Records from a data collection
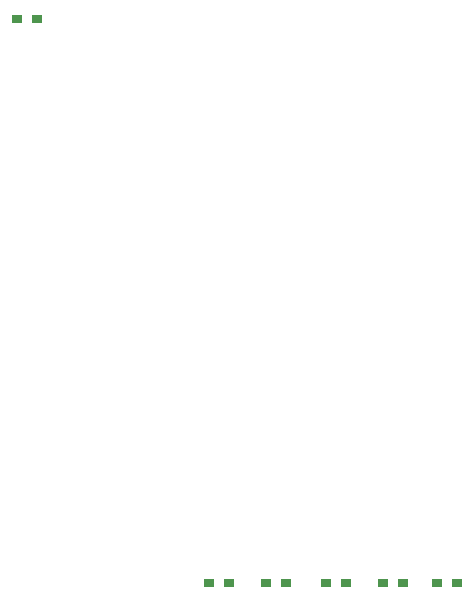
<source format=gbr>
G04 DipTrace 3.3.1.3*
G04 TopPaste.gbr*
%MOIN*%
G04 #@! TF.FileFunction,Paste,Top*
G04 #@! TF.Part,Single*
%ADD51R,0.035427X0.03149*%
%FSLAX26Y26*%
G04*
G70*
G90*
G75*
G01*
G04 TopPaste*
%LPD*%
D51*
X2943700Y1273700D3*
X3010629D3*
X2763700D3*
X2830629D3*
X2573700D3*
X2640629D3*
X2373700D3*
X2440629D3*
X2183700D3*
X2250629D3*
X1543700Y3153700D3*
X1610629D3*
M02*

</source>
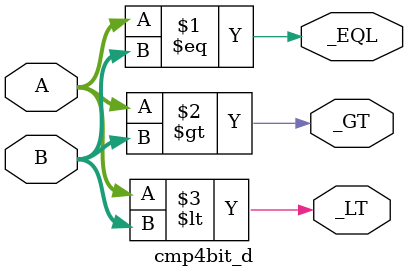
<source format=v>
/* 4 bits comparator in gate level */
module cmp4bit_d(A, B, _EQL, _GT, _LT);
    input   [3:0]   A, B;
    output          _EQL, _GT, _LT;
    wire            _EQL, _GT, _LT;

    assign _EQL = (A == B);
    assign _GT = (A > B);
    assign _LT = (A < B);
    /*
    wire    [3:0]   abeql, agtb, altb;
    wire    [1:0]   xout, add_gt, add_lt;
    wire    [2:0]   mul_gt, mul_lt;
    */
    /*
    assign abeql[0] = A[0] ^ ~B[0];
    assign abeql[1] = A[1] ^ ~B[1];
    assign abeql[2] = A[2] ^ ~B[2];
    assign abeql[3] = A[3] ^ ~B[3];

    assign agtb[0] = A[0] & ~B[0];
    assign agtb[1] = A[1] & ~B[1];
    assign agtb[2] = A[2] & ~B[2];
    assign agtb[3] = A[3] & ~B[3];

    assign altb[0] = ~A[0] & B[0];
    assign altb[1] = ~A[1] & B[1];
    assign altb[2] = ~A[2] & B[2];
    assign altb[3] = ~A[3] & B[3];
    
    */
    /* (A=B) = x[3]x[2]x[1]x[0] */
    //assign _EQL = ((A[0] ^ ~B[0]) & (A[1] ^ ~B[1]) & (A[2] ^ ~B[2]) & (A[3] ^ ~B[3]));
    
    /* (A>B) = A[3]B[3]' + x[3]A[2]B[2]' + x[3]x[2]A[1]B[1]' + x[3]x[2]x[1]A[0]B[0]' */
    //assign _GT = ((A[3] & ~B[3]) | ((A[3] ^ ~B[3]) & (A[2] & ~B[2])) | ((A[3] ^ ~B[3]) & (A[2] ^ ~B[2]) & (A[1] ^ ~B[1]) & (A[1] & ~B[1])) | ((A[3] ^ ~B[3]) & (A[2] ^ ~B[2]) & (A[1] ^ ~B[1]) & (A[0] & ~B[0])));
    
    /* (A<B) = A[3]'B[3] + x[3]A[2]'B[2] + x[3]x[2]A[1]'B[1] + x[3]x[2]x[1]A[0]'B[0] */
    //assign _LT = ((~A[3] & B[3]) | ((A[3] ^ ~B[3]) & (~A[2] & B[2])) | ((A[3] ^ ~B[3]) & (A[2] ^ ~B[2]) & (A[1] ^ ~B[1]) & (~A[1] & B[1])) | ((A[3] ^ ~B[3]) & (A[2] ^ ~B[2]) & (A[1] ^ ~B[1]) & (~A[0] & B[0])));

endmodule

</source>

What to do: The answer must be the part of the records that opens with the line containing "X2943700Y1273700D3*" and closes with the line containing "abeql, agtb, altb;", reproduced exactly, with no pictures.

Exercise result:
X2943700Y1273700D3*
X3010629D3*
X2763700D3*
X2830629D3*
X2573700D3*
X2640629D3*
X2373700D3*
X2440629D3*
X2183700D3*
X2250629D3*
X1543700Y3153700D3*
X1610629D3*
M02*

</source>
<source format=v>
/* 4 bits comparator in gate level */
module cmp4bit_d(A, B, _EQL, _GT, _LT);
    input   [3:0]   A, B;
    output          _EQL, _GT, _LT;
    wire            _EQL, _GT, _LT;

    assign _EQL = (A == B);
    assign _GT = (A > B);
    assign _LT = (A < B);
    /*
    wire    [3:0]   abeql, agtb, altb;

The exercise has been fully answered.